◆ **TASK GOAL**:
In the data below, one line contains "right elbow: (282, 173, 3)" and a later one contains "left hip: (454, 150, -4)". Print both, with every line between them, exactly and alone.

◆ **ENTRIES SUPPLIED**:

-*-

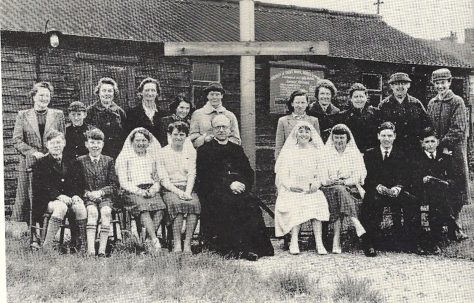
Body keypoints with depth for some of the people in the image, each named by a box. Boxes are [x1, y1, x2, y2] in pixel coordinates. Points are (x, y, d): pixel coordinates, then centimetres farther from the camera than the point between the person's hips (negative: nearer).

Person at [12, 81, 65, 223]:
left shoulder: (58, 115, 10)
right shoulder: (22, 115, 8)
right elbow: (16, 140, 1)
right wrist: (34, 153, -11)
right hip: (28, 165, 0)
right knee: (24, 201, -1)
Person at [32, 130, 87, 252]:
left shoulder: (69, 163, 18)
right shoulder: (41, 164, 4)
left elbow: (75, 184, 15)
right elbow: (41, 187, -7)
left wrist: (75, 195, -7)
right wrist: (59, 196, -20)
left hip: (68, 198, 4)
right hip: (46, 201, -4)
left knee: (80, 207, -28)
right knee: (61, 207, -37)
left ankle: (81, 247, -23)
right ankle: (46, 247, -32)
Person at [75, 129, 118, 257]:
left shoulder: (108, 160, 10)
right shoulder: (80, 161, 8)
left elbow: (113, 184, 6)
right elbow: (78, 184, 5)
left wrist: (100, 192, -11)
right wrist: (87, 193, -13)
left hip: (105, 197, 1)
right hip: (87, 197, -1)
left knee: (106, 211, -30)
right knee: (92, 211, -31)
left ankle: (102, 249, -31)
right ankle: (90, 249, -36)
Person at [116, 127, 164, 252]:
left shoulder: (153, 157, 21)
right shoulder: (124, 157, 10)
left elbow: (158, 179, 19)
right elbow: (123, 182, 3)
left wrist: (154, 188, -3)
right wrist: (139, 191, -12)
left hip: (151, 190, 3)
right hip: (132, 192, -3)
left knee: (160, 208, -30)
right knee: (143, 208, -35)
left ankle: (148, 241, -29)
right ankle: (155, 242, -42)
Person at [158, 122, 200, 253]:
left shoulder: (191, 151, 15)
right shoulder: (162, 153, 8)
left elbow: (192, 174, 5)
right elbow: (163, 179, 0)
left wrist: (188, 192, -12)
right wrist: (178, 191, -15)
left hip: (188, 188, 2)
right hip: (170, 189, -2)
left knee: (194, 204, -31)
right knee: (177, 204, -35)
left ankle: (187, 244, -31)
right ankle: (177, 244, -33)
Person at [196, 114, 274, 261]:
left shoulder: (237, 149, 26)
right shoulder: (204, 151, 13)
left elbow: (249, 174, 17)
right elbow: (204, 177, -1)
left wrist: (242, 184, -7)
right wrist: (229, 185, -13)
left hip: (240, 190, 3)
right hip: (214, 193, -3)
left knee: (251, 203, -29)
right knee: (230, 204, -34)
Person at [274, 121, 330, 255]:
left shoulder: (316, 152, 16)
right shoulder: (288, 152, 11)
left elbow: (320, 173, 10)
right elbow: (282, 173, 3)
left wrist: (316, 183, -11)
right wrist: (291, 185, -16)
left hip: (311, 190, 1)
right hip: (292, 190, -1)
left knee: (317, 203, -29)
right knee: (295, 205, -31)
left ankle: (319, 242, -34)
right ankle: (294, 242, -33)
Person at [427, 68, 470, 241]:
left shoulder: (457, 102, -4)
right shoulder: (432, 103, 12)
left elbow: (458, 129, -11)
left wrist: (443, 144, -17)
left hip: (454, 150, -4)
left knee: (456, 189, -1)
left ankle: (454, 224, 10)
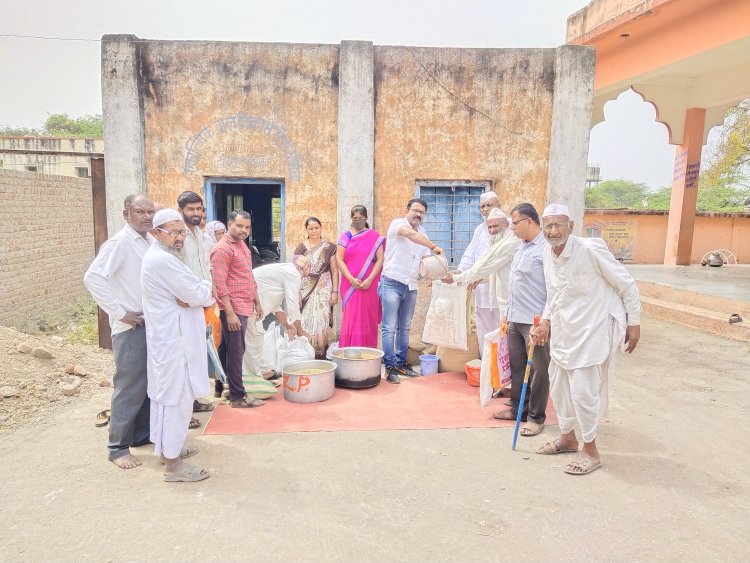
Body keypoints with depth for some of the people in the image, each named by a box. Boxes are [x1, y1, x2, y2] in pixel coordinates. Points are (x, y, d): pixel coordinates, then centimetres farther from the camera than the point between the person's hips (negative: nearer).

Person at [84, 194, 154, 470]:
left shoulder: (150, 242, 9)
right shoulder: (119, 243, -14)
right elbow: (92, 278, -22)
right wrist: (119, 312, -19)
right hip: (131, 327, -7)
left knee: (151, 384, 15)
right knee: (130, 388, 0)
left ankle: (143, 433, 30)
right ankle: (118, 447, 13)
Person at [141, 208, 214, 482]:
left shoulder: (158, 256, 13)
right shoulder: (164, 260, -20)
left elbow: (187, 291, 14)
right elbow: (200, 295, -21)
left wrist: (191, 296, -6)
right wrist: (206, 289, 0)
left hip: (168, 336, 11)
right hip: (174, 338, -11)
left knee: (166, 395, 19)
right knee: (176, 398, -4)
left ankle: (167, 447, 33)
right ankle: (173, 464, 5)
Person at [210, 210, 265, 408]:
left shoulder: (242, 245, 15)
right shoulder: (222, 248, -14)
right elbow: (219, 284, -20)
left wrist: (257, 302, 21)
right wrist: (230, 313, -23)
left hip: (243, 307, 9)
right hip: (233, 309, -9)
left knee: (226, 349, 17)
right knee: (235, 351, -3)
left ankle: (220, 387, 28)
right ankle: (237, 396, 5)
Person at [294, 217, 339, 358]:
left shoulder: (329, 248, 4)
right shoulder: (301, 248, 7)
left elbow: (334, 271, 4)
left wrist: (335, 292, -3)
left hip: (323, 290, -1)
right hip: (305, 290, 1)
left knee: (321, 322, -6)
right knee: (305, 322, -1)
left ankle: (321, 354, 5)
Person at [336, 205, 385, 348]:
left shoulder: (375, 236, 5)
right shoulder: (345, 236, 7)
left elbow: (380, 259, -1)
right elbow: (339, 259, 0)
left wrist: (369, 280, -13)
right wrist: (351, 279, -12)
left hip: (369, 286, -1)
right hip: (350, 285, 1)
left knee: (367, 319, 3)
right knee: (350, 319, 0)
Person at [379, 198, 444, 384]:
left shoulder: (423, 233, 13)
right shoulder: (397, 223, -6)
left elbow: (425, 259, 12)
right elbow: (409, 233, -28)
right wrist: (433, 246, -30)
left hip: (411, 286, 7)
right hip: (392, 283, -6)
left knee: (404, 328, 12)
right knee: (390, 328, -6)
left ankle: (401, 364, 20)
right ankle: (390, 367, 0)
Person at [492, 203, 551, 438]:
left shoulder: (546, 249, -15)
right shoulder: (522, 247, 14)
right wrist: (507, 312, 21)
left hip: (535, 322, -9)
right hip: (515, 319, 9)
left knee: (538, 370, 4)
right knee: (517, 366, 16)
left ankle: (536, 417, 15)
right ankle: (518, 408, 30)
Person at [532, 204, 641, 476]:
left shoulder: (591, 249, -21)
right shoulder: (548, 254, 1)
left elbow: (627, 285, -12)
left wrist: (634, 323, -9)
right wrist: (546, 321, 6)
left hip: (592, 330, -8)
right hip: (563, 331, 8)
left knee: (583, 390, -4)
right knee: (559, 385, 16)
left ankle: (590, 451, 17)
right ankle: (567, 438, 37)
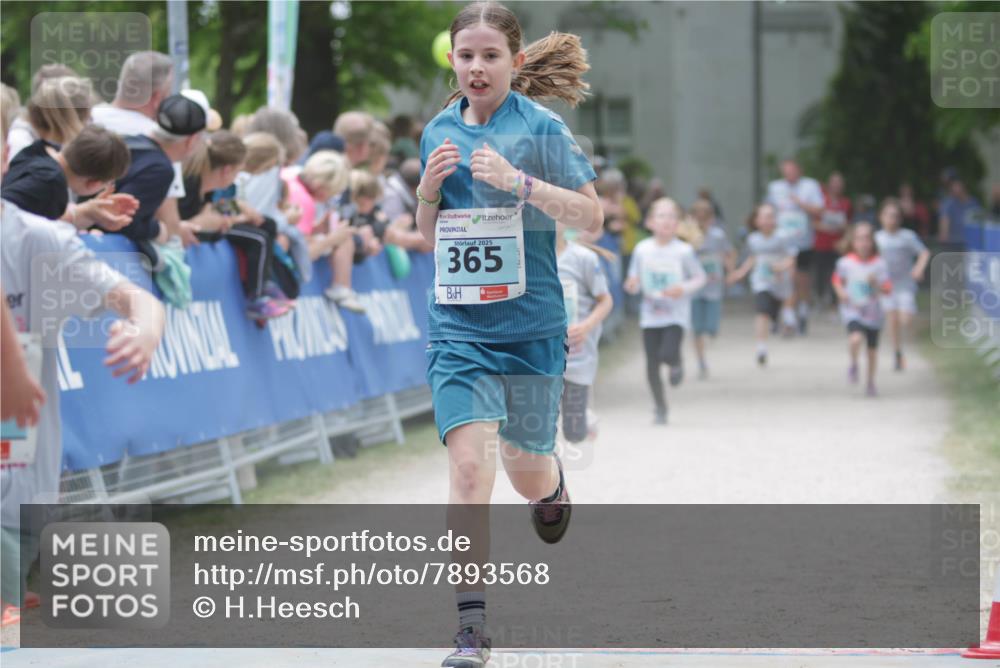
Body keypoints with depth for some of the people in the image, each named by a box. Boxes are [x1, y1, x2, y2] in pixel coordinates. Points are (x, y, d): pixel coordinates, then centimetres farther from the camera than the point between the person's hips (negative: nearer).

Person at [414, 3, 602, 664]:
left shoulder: (542, 127, -5)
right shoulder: (441, 131, 8)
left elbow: (592, 217, -9)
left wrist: (519, 182, -21)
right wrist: (429, 188, -4)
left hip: (530, 323, -2)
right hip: (457, 325, 2)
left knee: (525, 469, 12)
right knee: (469, 465, -14)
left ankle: (554, 484, 52)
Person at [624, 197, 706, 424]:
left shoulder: (683, 251, -8)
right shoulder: (642, 249, -1)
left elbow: (700, 277, 1)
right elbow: (634, 282, 8)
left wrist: (685, 288, -16)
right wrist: (632, 286, -15)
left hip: (675, 314, -2)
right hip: (650, 314, 2)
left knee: (668, 354, -21)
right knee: (652, 364, 3)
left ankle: (677, 363, 18)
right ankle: (660, 407, 22)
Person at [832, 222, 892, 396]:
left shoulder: (879, 264, -7)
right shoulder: (845, 263, -5)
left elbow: (887, 289, -7)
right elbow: (837, 279, 14)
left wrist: (876, 283, -26)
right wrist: (841, 292, -5)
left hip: (873, 312, 1)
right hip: (853, 310, -1)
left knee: (872, 348, 12)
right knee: (856, 338, -28)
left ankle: (870, 382, 33)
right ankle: (853, 365, 4)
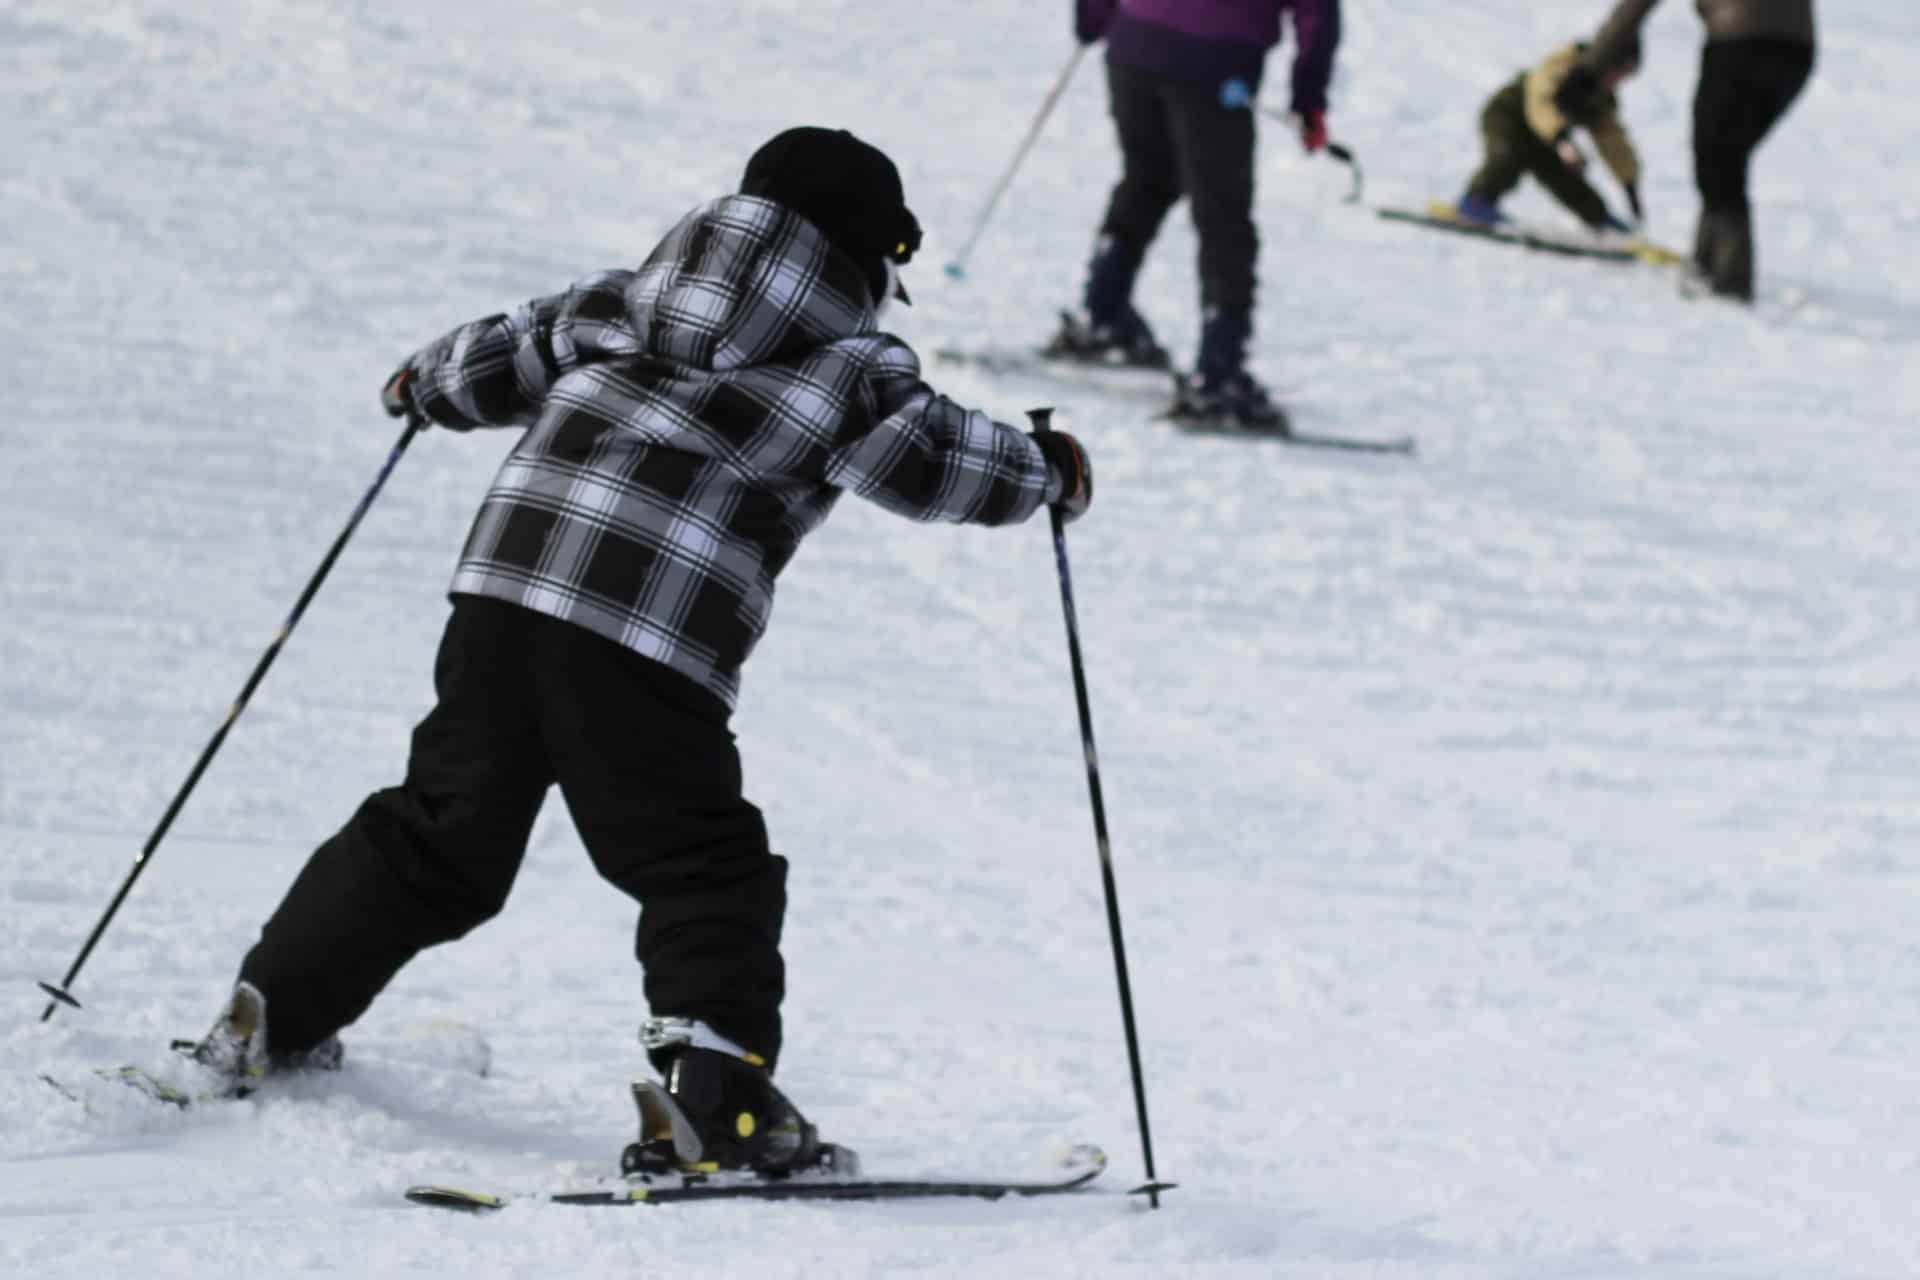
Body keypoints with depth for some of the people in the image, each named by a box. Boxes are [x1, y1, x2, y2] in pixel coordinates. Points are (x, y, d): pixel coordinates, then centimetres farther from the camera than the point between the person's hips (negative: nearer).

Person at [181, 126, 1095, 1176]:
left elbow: (505, 360, 26)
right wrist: (1048, 467, 22)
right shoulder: (848, 367, 6)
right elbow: (937, 461, 2)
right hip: (650, 646, -6)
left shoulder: (627, 302, 21)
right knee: (703, 865, 3)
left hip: (505, 579, 6)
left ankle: (274, 1012, 22)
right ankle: (711, 1076, -17)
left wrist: (423, 384, 47)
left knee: (438, 835, 19)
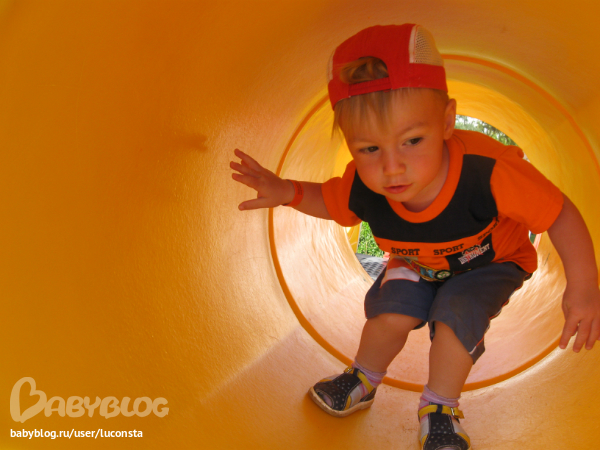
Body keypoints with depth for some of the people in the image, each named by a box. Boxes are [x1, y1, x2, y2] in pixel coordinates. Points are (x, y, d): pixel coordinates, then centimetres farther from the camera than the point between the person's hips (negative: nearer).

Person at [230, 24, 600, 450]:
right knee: (392, 311, -18)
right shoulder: (363, 188, -31)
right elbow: (328, 200, -7)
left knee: (455, 313, -26)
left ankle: (439, 408, 2)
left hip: (490, 262, -2)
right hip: (418, 263, 3)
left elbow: (560, 213, -30)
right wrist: (287, 191, -27)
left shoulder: (486, 173, -43)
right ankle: (363, 380, 15)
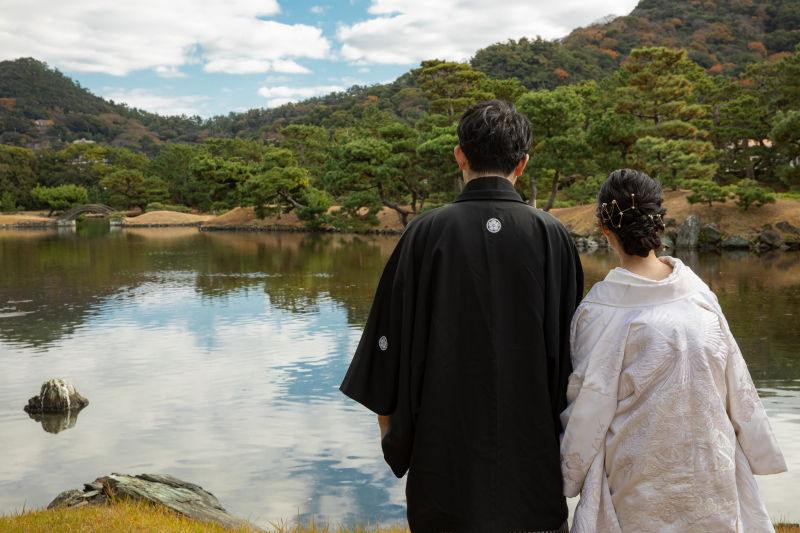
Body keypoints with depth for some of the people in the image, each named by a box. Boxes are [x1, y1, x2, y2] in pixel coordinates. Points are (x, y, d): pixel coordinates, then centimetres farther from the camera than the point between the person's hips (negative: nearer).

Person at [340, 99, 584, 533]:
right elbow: (569, 346, 1)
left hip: (444, 444, 0)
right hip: (532, 445, 1)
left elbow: (394, 335, -3)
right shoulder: (552, 236, -5)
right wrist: (568, 438, 14)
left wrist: (389, 425, 9)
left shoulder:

-*-

◆ **WRITTEN RESPONSE**:
right elbow: (282, 173, 3)
left wrist: (316, 183, -11)
right wrist: (291, 185, -16)
left hip: (311, 190, 1)
right hip: (292, 190, -1)
left knee: (317, 203, -29)
right knee: (295, 205, -31)
left ankle: (319, 242, -34)
right ankle: (294, 242, -33)
Person at [427, 68, 470, 241]:
left shoulder: (457, 102, -4)
right shoulder: (432, 103, 12)
left elbow: (458, 129, -11)
left wrist: (443, 144, -17)
left hip: (454, 150, -4)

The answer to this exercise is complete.